On Fri, Apr 19, 2024 at 12:47 AM Gernot Heiser via Devel <devel@sel4.systems> wrote:
the correct syscall to use is ReplyWait():
Recv(…); while (1) { ReplyWait(…); }
Es per my blog: Send() and Recv() should only ever be used in initialisation and exception handling.
Rewriting the server function to: void c_test_server(seL4_CPtr endpoint, seL4_CPtr reply) { struct seL4_MessageInfo info = seL4_MessageInfo_new(0, 0, 0, 2); seL4_Recv(endpoint, (void *)0, reply); while (1){ seL4_ReplyRecv(endpoint, info, (void *)0, reply); } } made little difference.

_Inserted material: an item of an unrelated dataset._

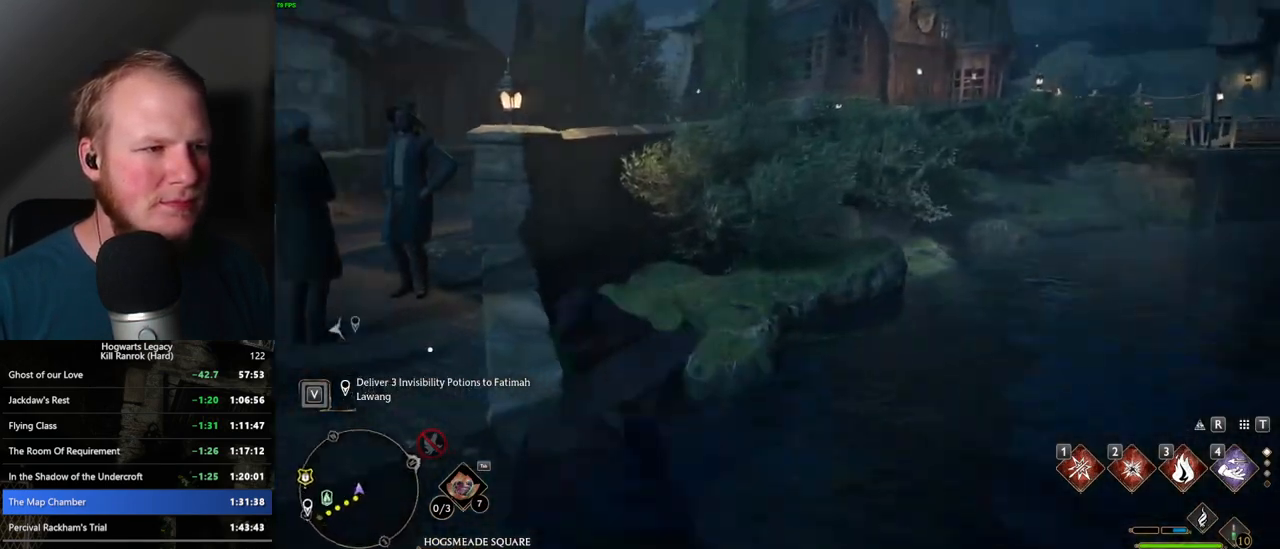
{"keys": ["a", "w"], "mouse": [], "events": [[100, "shift_l", "down"], [217, "shift_l", "up"]]}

so you’re using standard I/O to /dev/null
My Posix is a bit rusty, but this should be buffered in the library (i.e. most calls will *not* result in a system call). And, given that the output goes to /dev/null, the data may be thrown away completely.
Basically you’re measuring the cost of a function call.

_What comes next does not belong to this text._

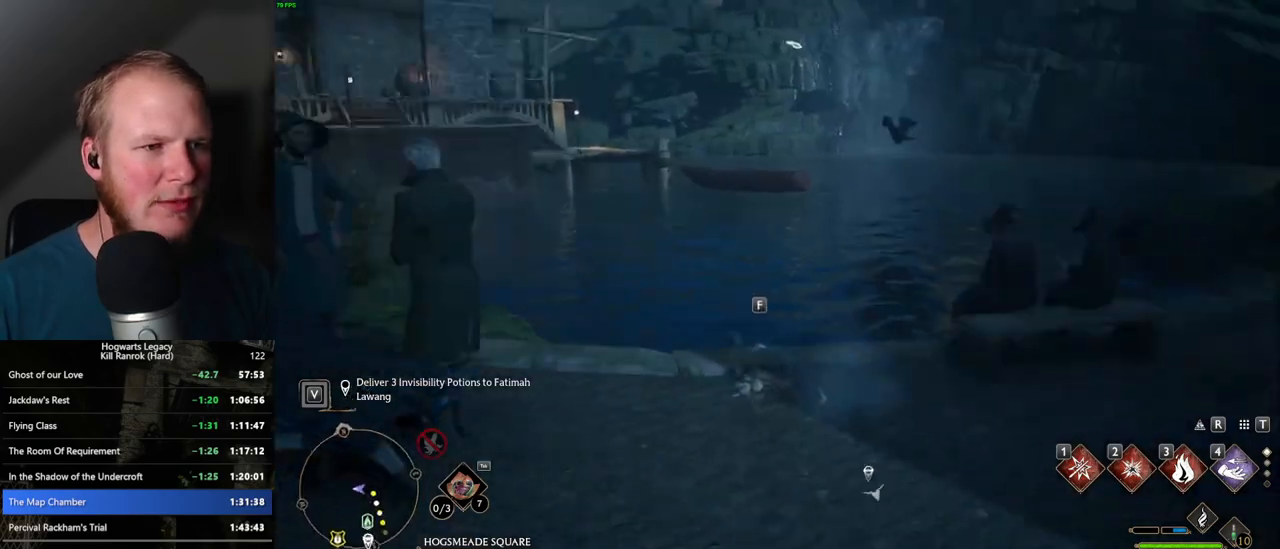
{"keys": ["a"], "mouse": [], "events": [[34, "w", "up"], [200, "w", "down"], [317, "a", "up"], [434, "a", "down"], [484, "w", "up"]]}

As Demi said, read()/write() aren't usually buffered. I haven't actually checked whether QNX is buffering it, but I'd be a little bit surprised if it were. On Fri, Apr 19, 2024 at 3:12 AM Indan Zupancic <indan@nul.nu> wrote:
Hello Andrew,
I'm not quite sure what would be slowing it down. I would have thought this would be measuring only the cost of a round trip IPC and nothing more. Is there possibly some kind of scheduling issue adding overhead?
Yes, you are running it in a virtual machine, remember? Any timing is suspect.
Wouldn't that affect timing relative to bare metal more than timing of kernels relative to each other? I guess seL4 might just somehow not get along with virtualization (the timings in QEMU and VirtualBox are fairly similar), although I'd be a little surprised if it were affected that much relative to QNX.
The QNX/Linux equivalent is:
int main() { char buf[100]; int f = open("/dev/null", O_WRONLY); int i; for (i = 0; i < 10; i++) { uint64_t start = __rdtsc(); uint64_t end; int j; for (j = 0; j < 10000; j++){ if (write(f, buf, 100) != 100){ printf("cannot write\n"); exit(1); } } end = __rdtsc(); printf("cycles: %u\n", end - start); } }
This doesn't do any IPC and measures the time of 10k dummy write syscalls.
The POSIX equivalent would be to have two processes using pipes or fifos with the server sending a reply and the sender waiting for the reply before sending the next message.
AFAIK writing to /dev/null does some IPC under QNX (/dev/null is exported by the process server) although I suspect it's not copying anything. In any case I wrote my own null server that specifically copies the data into its own buffer (that's what the "custom null server" timings are) in order to avoid any optimizations like that, and it's slower than real /dev/null, but still way faster than what I'm getting out of seL4.